# Information given
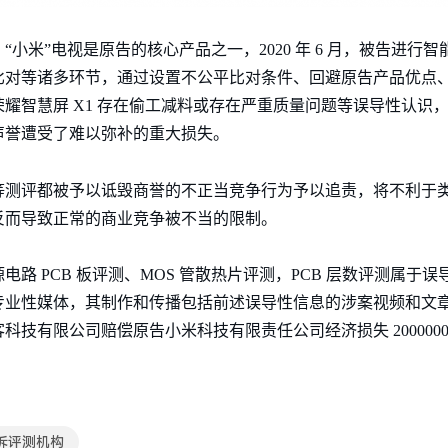
小米”电视是原告的核心产品之一，2020 年 6 月，被告进行
比对等诸多环节，通过设置不公平比对条件、回避原告产品优点
耀智慧屏 X1 存在偷工减料或存在严重质量问题等误导性认识
声誉遭受了难以弥补的重大损失。
等测评都被予以诋毁商誉的不正当竞争行为予以追责，将不利于
反而导致正常的商业竞争被不当的限制。
路 PCB 板评测、MOS 管散热片评测，PCB 层数评测属于
专业性媒体，其制作和传播包括前述误导性信息的涉案视频和文
技有限公司赔偿原告小米科技有限责任公司经济损失 200000
诉评测机构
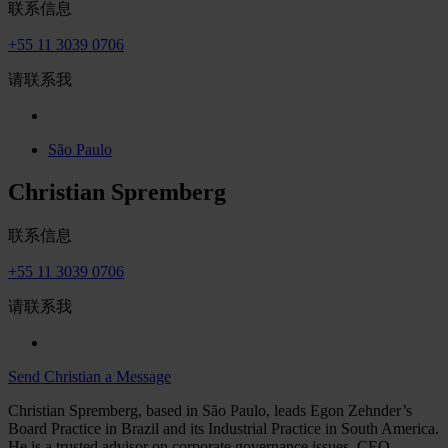
联系信息
+55 11 3039 0706
请联系我
São Paulo
Christian Spremberg
联系信息
+55 11 3039 0706
请联系我
Send Christian a Message
Christian Spremberg, based in São Paulo, leads Egon Zehnder’s
Board Practice in Brazil and its Industrial Practice in South America.
He is a trusted advisor on corporate governance issues, CEO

# What to do
The lines to copy exactly start with the line above that has "等测评都被予以诋毁商誉的不正当竞争行为予以追责，将不利于" and go on through the line that has "Board Practice in"; please include both, add nothing else, and omit the pictures.

# Your solution
等测评都被予以诋毁商誉的不正当竞争行为予以追责，将不利于
反而导致正常的商业竞争被不当的限制。
路 PCB 板评测、MOS 管散热片评测，PCB 层数评测属于
专业性媒体，其制作和传播包括前述误导性信息的涉案视频和文
技有限公司赔偿原告小米科技有限责任公司经济损失 200000
诉评测机构
联系信息
+55 11 3039 0706
请联系我
São Paulo
Christian Spremberg
联系信息
+55 11 3039 0706
请联系我
Send Christian a Message
Christian Spremberg, based in São Paulo, leads Egon Zehnder’s
Board Practice in Brazil and its Industrial Practice in South America.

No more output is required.